[[ Text, beginning ]]

September 7, 2009 by Robin Plaskoff Horton
The winner of the 2008–2009 INDEX: AIGA Aspen Design Challenge, “Designing Water’s Future,” is Joanna Szczepanska from Monash University in Melbourne, Australia, selected for her urban gardening design, VeggiePatch. The Aspen Design Challenge is a biennial call to students worldwide, inviting them to address an international problem that is not only crucial in today’s world, but critical to our survival and the world that they will one day inherit.
VeggiePatch brings a low impact actionable tool to households that effectively reduces reliance on large scale agriculture.
VeggiePatch is a product that looks innovatively at urban agriculture. Adaptable and modular it integrates irrigation and vermicomposting to reduce the environmental impact of food in cities. Eliminating food miles, packaging, processing, and flood irrigation at the beginning of the food cycle; and CO2 emissions, landfill space and transport at the end, VeggiePatch is a tool which can be used by urban residents to reduce their eco-footprint. Using post-consumer waste such as cardboard with banana paper and tyre crumb, Veggiepatch utilizes recycled materials in fresh new ways, which support its functionality, final disassembly and recycling. Basing forms on ecodesign principals, plant and worm requirements, VeggiePatch provides a highly efficient method of urban farming, which is simple and closes the food waste cycle.

[[ Text, end ]]

--- Work instructions ---
A: Answer these questions from the VeggiePatch article:
(i) Which university is the winner of the challenge from?
(ii) How often is the Aspen Design Challenge held?
(iii) Which two things does VeggiePatch integrate?
B: According to the VeggiePatch article, what does the product eliminate at the beginning of the food cycle? List everything the article names.
C: Quote the passage of the VeggiePatch article that starts at "September 7, 2009" and ends at "large scale agriculture.".

[[ Recorded data, beginning ]]

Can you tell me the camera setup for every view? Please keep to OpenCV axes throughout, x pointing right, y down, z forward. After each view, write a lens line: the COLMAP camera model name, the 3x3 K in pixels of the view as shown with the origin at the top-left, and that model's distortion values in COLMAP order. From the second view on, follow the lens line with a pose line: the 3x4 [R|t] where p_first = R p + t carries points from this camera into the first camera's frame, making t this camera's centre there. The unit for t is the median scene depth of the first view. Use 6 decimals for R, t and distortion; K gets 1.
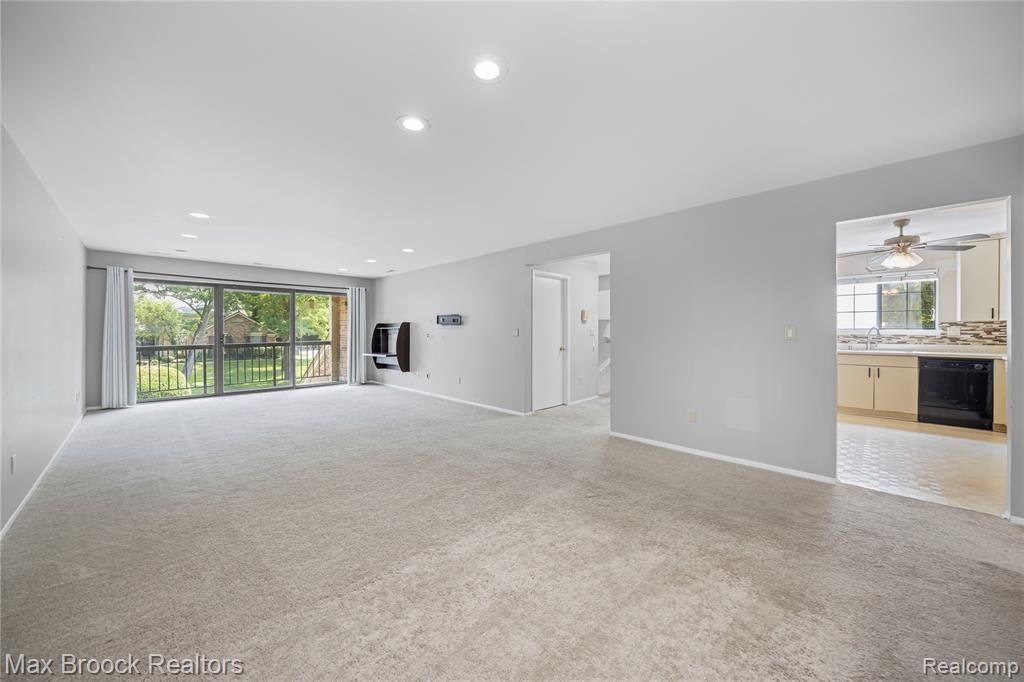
lens RADIAL K [[378.2, 0, 511.3], [0, 378.2, 333.1], [0, 0, 1]] dist [0.000410, 0.000263]
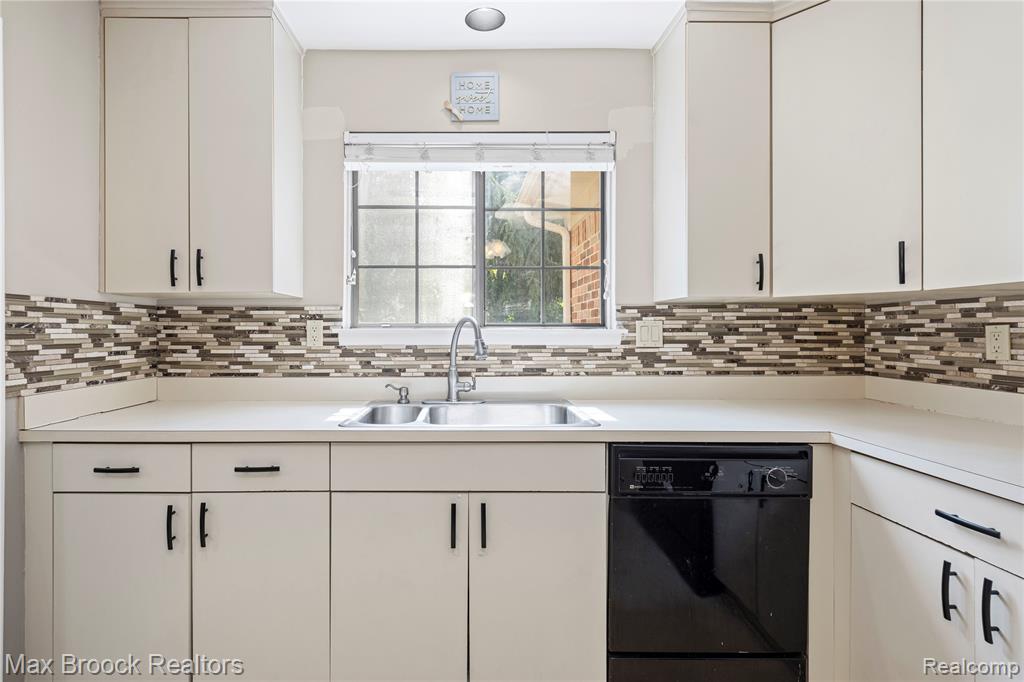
lens RADIAL K [[464.6, 0, 479.4], [0, 464.6, 333.2], [0, 0, 1]] dist [0.003769, -0.004069]
pose [[0.700841, 0.000880, 0.713317, 0.782379], [0.004651, 0.999972, -0.005803, -0.003259], [-0.713302, 0.007385, 0.700818, 0.818199]]
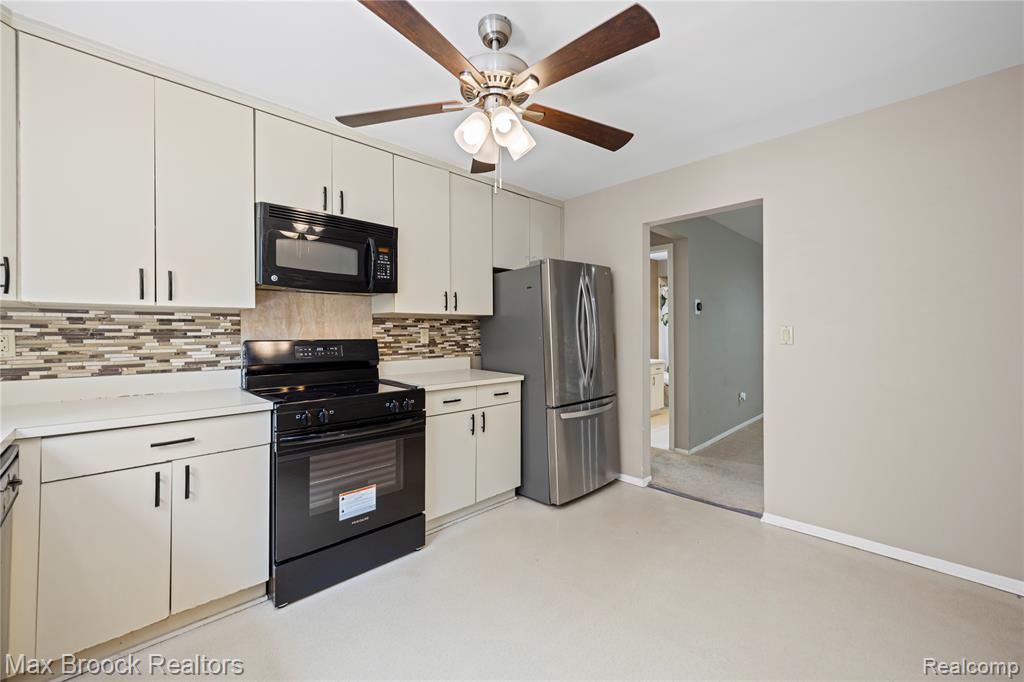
lens RADIAL K [[408.0, 0, 532.6], [0, 408.0, 326.1], [0, 0, 1]] dist [-0.002202, -0.000356]
pose [[-0.999742, 0.004870, -0.022190, 0.802680], [0.004854, 0.999988, 0.000763, -0.009666], [0.022193, 0.000655, -0.999753, 1.122903]]
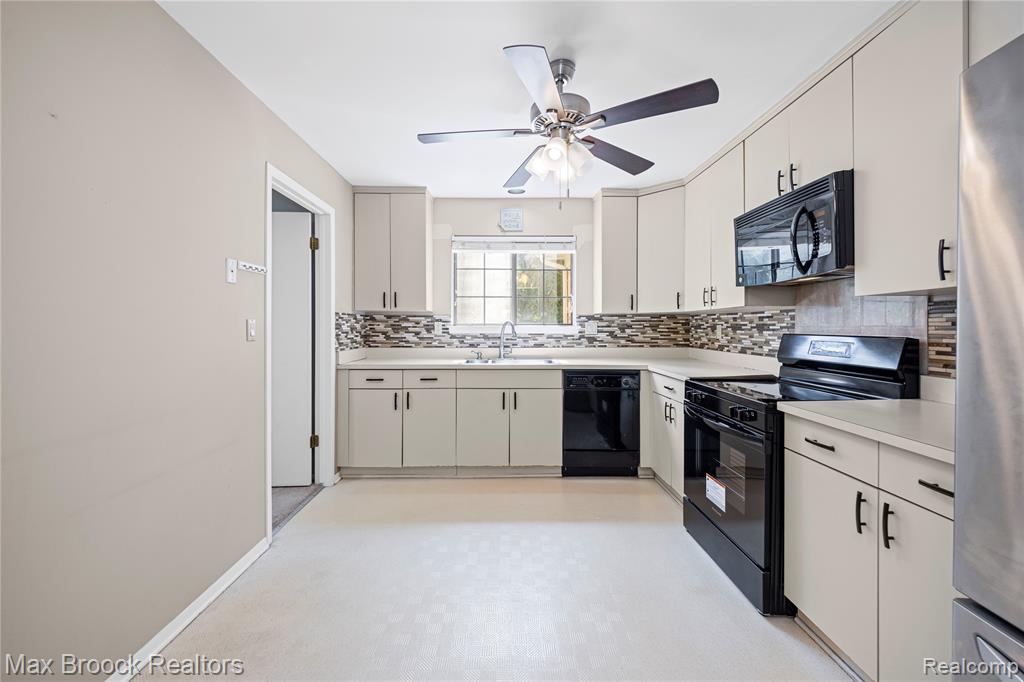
lens RADIAL K [[408.0, 0, 512.0], [0, 408.0, 323.7], [0, 0, 1]] dist [-0.002202, -0.000356]
pose [[0.701275, 0.012311, 0.712785, 0.528991], [0.002636, 0.999799, -0.019861, 0.001601], [-0.712886, 0.015807, 0.701101, 0.572668]]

[[ Recorded data, end ]]

--- Responses by task ---
A:
(i) Monash University in Melbourne, Australia
(ii) Every two years (it is biennial)
(iii) Irrigation and vermicomposting

B: Food miles, packaging, processing, flood irrigation

C:
September 7, 2009 by Robin Plaskoff Horton
The winner of the 2008–2009 INDEX: AIGA Aspen Design Challenge, “Designing Water’s Future,” is Joanna Szczepanska from Monash University in Melbourne, Australia, selected for her urban gardening design, VeggiePatch. The Aspen Design Challenge is a biennial call to students worldwide, inviting them to address an international problem that is not only crucial in today’s world, but critical to our survival and the world that they will one day inherit.
VeggiePatch brings a low impact actionable tool to households that effectively reduces reliance on large scale agriculture.